According to the results of field studies, the use of the proposed method can increase the thickness of the formation by about 3 times in comparison with the known method and will increase oil production while reducing the water cut of the produced products.

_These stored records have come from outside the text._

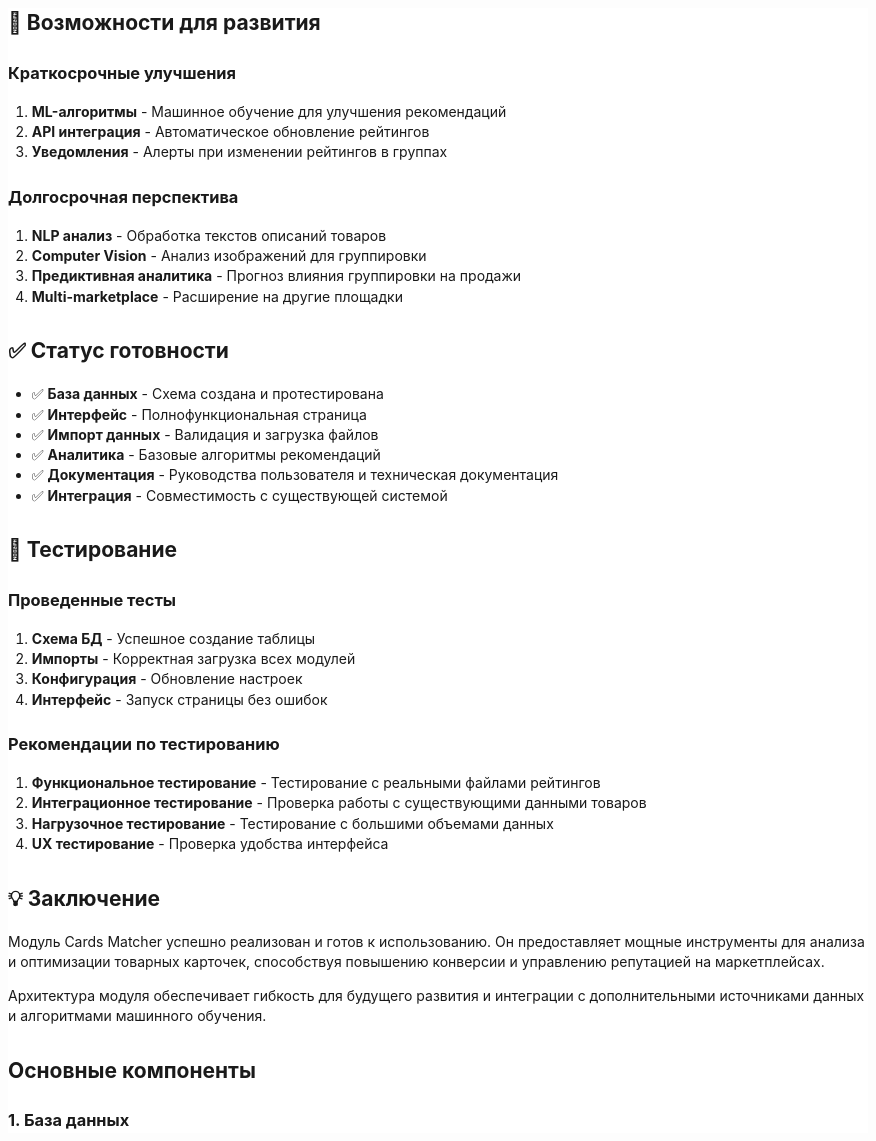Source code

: ## 🔮 Возможности для развития

### Краткосрочные улучшения
1. **ML-алгоритмы** - Машинное обучение для улучшения рекомендаций
2. **API интеграция** - Автоматическое обновление рейтингов
3. **Уведомления** - Алерты при изменении рейтингов в группах

### Долгосрочная перспектива
1. **NLP анализ** - Обработка текстов описаний товаров
2. **Computer Vision** - Анализ изображений для группировки
3. **Предиктивная аналитика** - Прогноз влияния группировки на продажи
4. **Multi-marketplace** - Расширение на другие площадки

## ✅ Статус готовности

- ✅ **База данных** - Схема создана и протестирована
- ✅ **Интерфейс** - Полнофункциональная страница
- ✅ **Импорт данных** - Валидация и загрузка файлов
- ✅ **Аналитика** - Базовые алгоритмы рекомендаций
- ✅ **Документация** - Руководства пользователя и техническая документация
- ✅ **Интеграция** - Совместимость с существующей системой

## 🧪 Тестирование

### Проведенные тесты
1. **Схема БД** - Успешное создание таблицы
2. **Импорты** - Корректная загрузка всех модулей
3. **Конфигурация** - Обновление настроек
4. **Интерфейс** - Запуск страницы без ошибок

### Рекомендации по тестированию
1. **Функциональное тестирование** - Тестирование с реальными файлами рейтингов
2. **Интеграционное тестирование** - Проверка работы с существующими данными товаров
3. **Нагрузочное тестирование** - Тестирование с большими объемами данных
4. **UX тестирование** - Проверка удобства интерфейса

## 💡 Заключение

Модуль Cards Matcher успешно реализован и готов к использованию. Он предоставляет мощные инструменты для анализа и оптимизации товарных карточек, способствуя повышению конверсии и управлению репутацией на маркетплейсах.

Архитектура модуля обеспечивает гибкость для будущего развития и интеграции с дополнительными источниками данных и алгоритмами машинного обучения.

## Основные компоненты

### 1. База данных
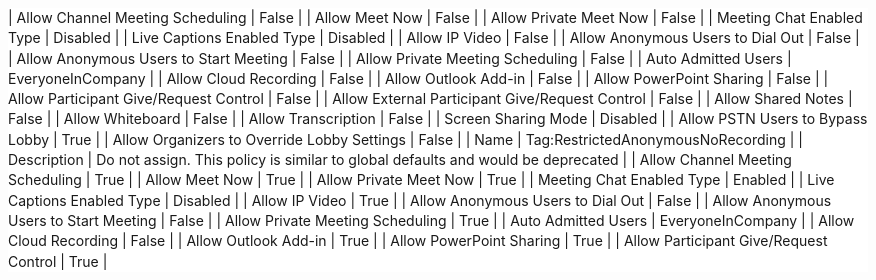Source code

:| Allow Channel Meeting Scheduling                | False                                                        |
| Allow Meet Now                                  | False                                                        |
| Allow Private Meet Now                          | False                                                        |
| Meeting Chat Enabled Type                       | Disabled                                                     |
| Live Captions Enabled Type                      | Disabled                                                     |
| Allow IP Video                                  | False                                                        |
| Allow Anonymous Users to Dial Out               | False                                                        |
| Allow Anonymous Users to Start Meeting          | False                                                        |
| Allow Private Meeting Scheduling                | False                                                        |
| Auto Admitted Users                             | EveryoneInCompany                                            |
| Allow Cloud Recording                           | False                                                        |
| Allow Outlook Add-in                            | False                                                        |
| Allow PowerPoint Sharing                        | False                                                        |
| Allow Participant Give/Request Control          | False                                                        |
| Allow External Participant Give/Request Control | False                                                        |
| Allow Shared Notes                              | False                                                        |
| Allow Whiteboard                                | False                                                        |
| Allow Transcription                             | False                                                        |
| Screen Sharing Mode                             | Disabled                                                     |
| Allow PSTN Users to Bypass Lobby                | True                                                         |
| Allow Organizers to Override Lobby Settings     | False                                                        |
| Name                                            | Tag:RestrictedAnonymousNoRecording                           |
| Description                                     | Do not assign. This policy is similar to global defaults and would be deprecated |
| Allow Channel Meeting Scheduling                | True                                                         |
| Allow Meet Now                                  | True                                                         |
| Allow Private Meet Now                          | True                                                         |
| Meeting Chat Enabled Type                       | Enabled                                                      |
| Live Captions Enabled Type                      | Disabled                                                     |
| Allow IP Video                                  | True                                                         |
| Allow Anonymous Users to Dial Out               | False                                                        |
| Allow Anonymous Users to Start Meeting          | False                                                        |
| Allow Private Meeting Scheduling                | True                                                         |
| Auto Admitted Users                             | EveryoneInCompany                                            |
| Allow Cloud Recording                           | False                                                        |
| Allow Outlook Add-in                            | True                                                         |
| Allow PowerPoint Sharing                        | True                                                         |
| Allow Participant Give/Request Control          | True                                                         |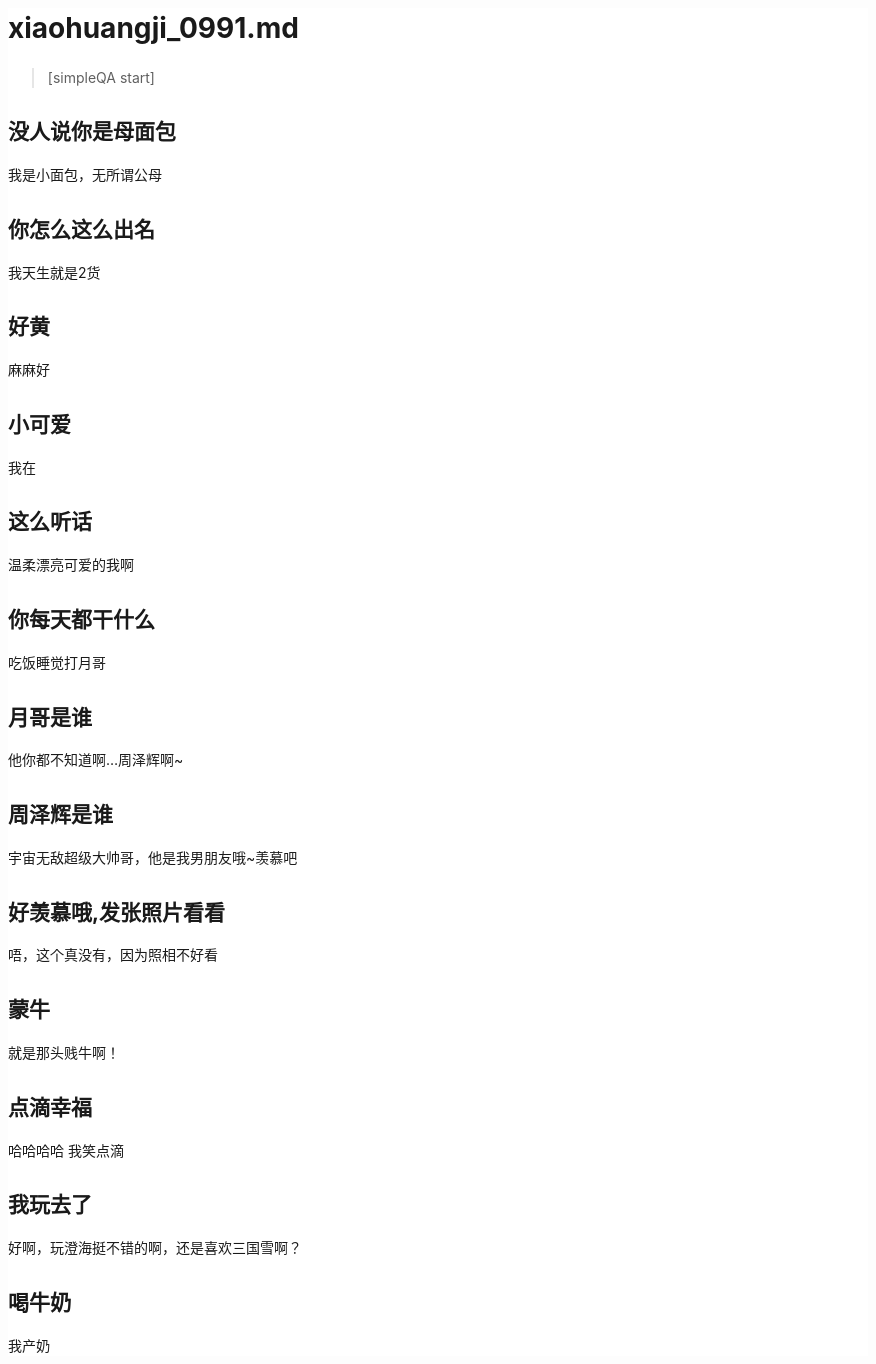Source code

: # xiaohuangji_0991.md


> [simpleQA start]

## 没人说你是母面包
我是小面包，无所谓公母

## 你怎么这么出名
我天生就是2货

## 好黄
麻麻好

## 小可爱
我在

## 这么听话
温柔漂亮可爱的我啊

## 你每天都干什么
吃饭睡觉打月哥

## 月哥是谁
他你都不知道啊…周泽辉啊~

## 周泽辉是谁
宇宙无敌超级大帅哥，他是我男朋友哦~羡慕吧

## 好羡慕哦,发张照片看看
唔，这个真没有，因为照相不好看

## 蒙牛
就是那头贱牛啊！

## 点滴幸福
哈哈哈哈 我笑点滴

## 我玩去了
好啊，玩澄海挺不错的啊，还是喜欢三国雪啊？

## 喝牛奶
我产奶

Table 1 The composition of the emulsion,% wt. Stability Viscosity No. Emulsifier Hydrocarbon fluid Water phase at a temperature of ° C for an hour at shear rate mark qty mark qty composition count 60 80 100 73.2 sec-1 1 prototype 3 2 1 40 2 Soncor 9601 0.2 diz. fuel 26 10% Hcl ing. rest 4 3 2 120 3 Soncor 9601 0.4 diz. fuel 26 10% Hcl ing. rest 10 6 4 160 4 Soncor 9601 1 diz. fuel 26 10% Hcl ing. rest 12 8 6 200 5 Soncor 9601 2 diz. fuel 28 10% Hcl ing. rest twenty 12 8 243 6 Soncor 9601 5 diz. fuel 26 10% clay acid. rest 32 17 14 900 7 Soncor 9601 10 diz. fuel 26 10% Hcl ing. rest stab. stab. 40 1100 8 Soncor 9601 2 light oil 28 10% clay acid. rest 21 thirteen nine 260 nine Soncor 9601 2 ShFLU 28 10% clay acid. rest twenty 12 8 240 10 Soncor 9601 1 diz. fuel 29th 2% CaCl ₂ rest 24 8 6 180 eleven Soncor 9601 2 diz. fuel 28 2% CaCl ₂ rest thirty fifteen 8 265 12 Soncor 9601 2 diz. fuel 40 5% NaCl rest 26 12 6 190 thirteen Soncor 9601 2 light oil 40 5% NaCl rest 27 14 7 230

The composition of the emulsion,% wt. Stability Viscosity No. Emulsifier Hydrocarbon fluid Water phase at a temperature of ° C for an hour at speed mark qty mark count composition qty 60 80 100 shear 73.2 sec-1 14 Soncor-9701 1 diz. fuel 40 10% HCl ing. rest 12 8 6 210 fifteen Soncor 2 diz. 28 10% rest 16 12 nine 455 9701 fuel clay acid. 16 Soncor 2 light 26 1% CaCl ₂ rest 35 twenty 10 280 9701 oil 17 Soncor 2 light 40 2% NaCl rest thirty eighteen 8 270 9701 oil eighteen Emultal 2 diz. 38 10% HCl rest twenty fifteen 7 190 fuel Ing. 19 Neftenol-NZ 2 diz. fuel 28 10% CaCl ₂ rest 32 eighteen 6 670

table 2 №№ Emulsifier brand Emulsifier concentration,
% Interfacial tension at the border with a solution of 2% CaCl ₂ , mn / m Interfacial tension at the border with 10% Hcl, mn / m 1 Prototype emulsifier 1 17 14 2 Prototype emulsifier 2 fifteen 12 3 Prototype emulsifier 5 12 10 4 Soncor 9601 0.02 16 5 5 Soncor 9601 0.04 8 2 6 Soncor 9601 0.12 2 1 7 Soncor-9701 0.02 14 4 8 Soncor-9701 0.04 7 1,5 nine Soncor-9701 0.12 1 0.5

Table 3 №№ Composition No. from table 1 The permeability of the core, microns ² State of emulsion at core exit 1 2 3 stub emulsion 2 3 1 stub emulsion 3 4 1 stub emulsion 4 5 0.5 stub emulsion 5 6 0.2 stub emulsion 6 7 0.2 stub emulsion 7 8 0.2 stub emulsion 8 nine 0.5 stub emulsion nine 10 3.0 stub emulsion 10 eleven 3.0 stub emulsion eleven 12 3.0 stub emulsion 12 thirteen 3.0 stub emulsion thirteen 14 3.0 stub emulsion 14 fifteen 0.5 stub emulsion fifteen 16 3 stub emulsion 16 17 3 stub emulsion 17 5 0.05 The emulsion is stratified into 2 phases eighteen eighteen 4 stub emulsion 19 19 4 stub emulsion twenty prototype eighteen stub emulsion 21 prototype 14 The emulsion is stratified into 2 phases 22 prototype 10 The emulsion is stratified into 2 phases

Claims (4)

1. The method of processing the bottom-hole zone of the formation, including the injection into the formation of a reverse oil emulsion and an aqueous solution of acid, characterized in that as an inverse emulsion using an emulsion containing the following components, vol. %: Hydrocarbon Liquid 26-40 Oil Soluble Nitrogen Emulsifier Soncor-9601 or Soncor-9701 0.4-5 An aqueous solution of inhibited 10% hydrochloric acid acid or clay acid or aqueous solution 1-10% calcium chloride or sodium chloride 2. The method according to claim 1, characterized in that diesel oil, or liquid petroleum hydrocarbons of the paraffin series, or unstable gas gasoline, or light oil is used as a hydrocarbon liquid. 3. The method according to claim 1, characterized in that the inverse emulsion remains stable for 6-35 hours at a temperature of 60-100 ° C when filtered through a reservoir model with a permeability greater than or equal to 0.2 μm ² . 4. The method according to claim 1, characterized in that the injection time of the inverse emulsion during filtration into the formation should not exceed the time for maintaining the stability of the emulsion.